New Delhi: The Supreme Court on Friday said it would hear next week a bunch of petitions challenging the demonetisation of high-value currency notes.
A bench headed by Chief Justice of India T.S. Thakur said it will hear the pleas together with a plea by the centre that all cases across high courts against the scrapping of Rs1,000 and Rs500 notes be transferred to one forum. The matter will be heard next on 2 December.
Attorney general Mukul Rohatgi said parties to all the petitions brought before high courts challenging the 8 November move should make their case in the apex court at the next hearing.
This was opposed by Kapil Sibal, the counsel appearing for the petitioners who have approached the Supreme Court challenging the demonetisation. A consolidated hearing would be impossible since different aspects of demonetisation were being challenged in different cases, he said.
He also sought an earlier hearing and told the court that he was prepared with all the specific data from authorities like the Reserve Bank of India which would aid the court.
“It is not a good idea to have all parties together. The court should first decide the question of constitutional validity of the scheme as the ancillary issues would also depend on that.” Sibal added.
Rohatgi had earlier told the court that the situation following the 8 November demonetisation move, which led to a cash crunch and long queues forming outside banks and ATM kiosks was improving.

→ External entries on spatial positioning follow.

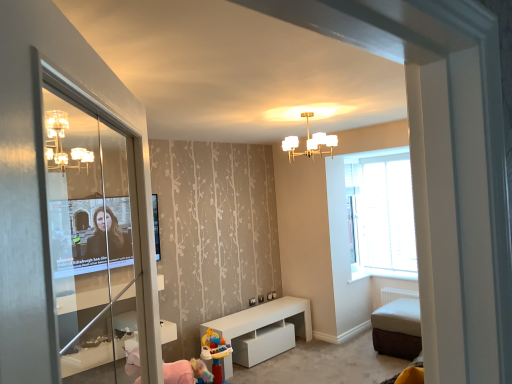
Question: Is clear glass screen door at left to the left of white glass chandelier at upper center from the viewer's perspective?

Choices:
 (A) yes
 (B) no

Answer: (A)

Question: Is clear glass screen door at left positioned far away from white glass chandelier at upper center?

Choices:
 (A) no
 (B) yes

Answer: (B)

Question: Is clear glass screen door at left facing away from white glass chandelier at upper center?

Choices:
 (A) yes
 (B) no

Answer: (B)

Question: From the image's perspective, is clear glass screen door at left over white glass chandelier at upper center?

Choices:
 (A) no
 (B) yes

Answer: (A)

Question: Is clear glass screen door at left outside white glass chandelier at upper center?

Choices:
 (A) no
 (B) yes

Answer: (B)

Question: Looking at their shapes, would you say white fabric ottoman at lower right is wider or thinner than transparent glass window at right?

Choices:
 (A) wide
 (B) thin

Answer: (A)

Question: From their relative heights in the image, would you say white fabric ottoman at lower right is taller or shorter than transparent glass window at right?

Choices:
 (A) short
 (B) tall

Answer: (A)

Question: Considering their positions, is white fabric ottoman at lower right located in front of or behind transparent glass window at right?

Choices:
 (A) front
 (B) behind

Answer: (A)

Question: Based on their sizes in the image, would you say white fabric ottoman at lower right is bigger or smaller than transparent glass window at right?

Choices:
 (A) big
 (B) small

Answer: (A)

Question: Is white glass chandelier at upper center to the left or to the right of white fabric ottoman at lower right in the image?

Choices:
 (A) left
 (B) right

Answer: (A)

Question: Does point (288, 145) appear closer or farther from the camera than point (382, 342)?

Choices:
 (A) farther
 (B) closer

Answer: (A)

Question: Considering the positions of white glass chandelier at upper center and white fabric ottoman at lower right in the image, is white glass chandelier at upper center taller or shorter than white fabric ottoman at lower right?

Choices:
 (A) tall
 (B) short

Answer: (B)

Question: From a real-world perspective, is white glass chandelier at upper center above or below white fabric ottoman at lower right?

Choices:
 (A) below
 (B) above

Answer: (B)

Question: Considering their positions, is white fabric ottoman at lower right located in front of or behind clear glass screen door at left?

Choices:
 (A) front
 (B) behind

Answer: (B)

Question: From a real-world perspective, is white fabric ottoman at lower right positioned above or below clear glass screen door at left?

Choices:
 (A) above
 (B) below

Answer: (B)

An affidavit submitted by the Centre on 24 November said that the RBI and the finance ministry were constantly monitoring the distribution of all denominations of bank notes to ease the inconvenience being experienced the by public.
The court has made it clear that while it will not interfere with the government’s economic policy, inconvenience caused to the people will be monitored by the court. At least four public interest litigation cases have been filed before the apex court.
Prime Minister Narendra Modi, in a televised address to the nation on 8 November, said Rs500 and Rs1,000 banknotes will cease to be legal tender as part of a crackdown on black money, and counterfeit currency notes that go towards funding terrorist groups.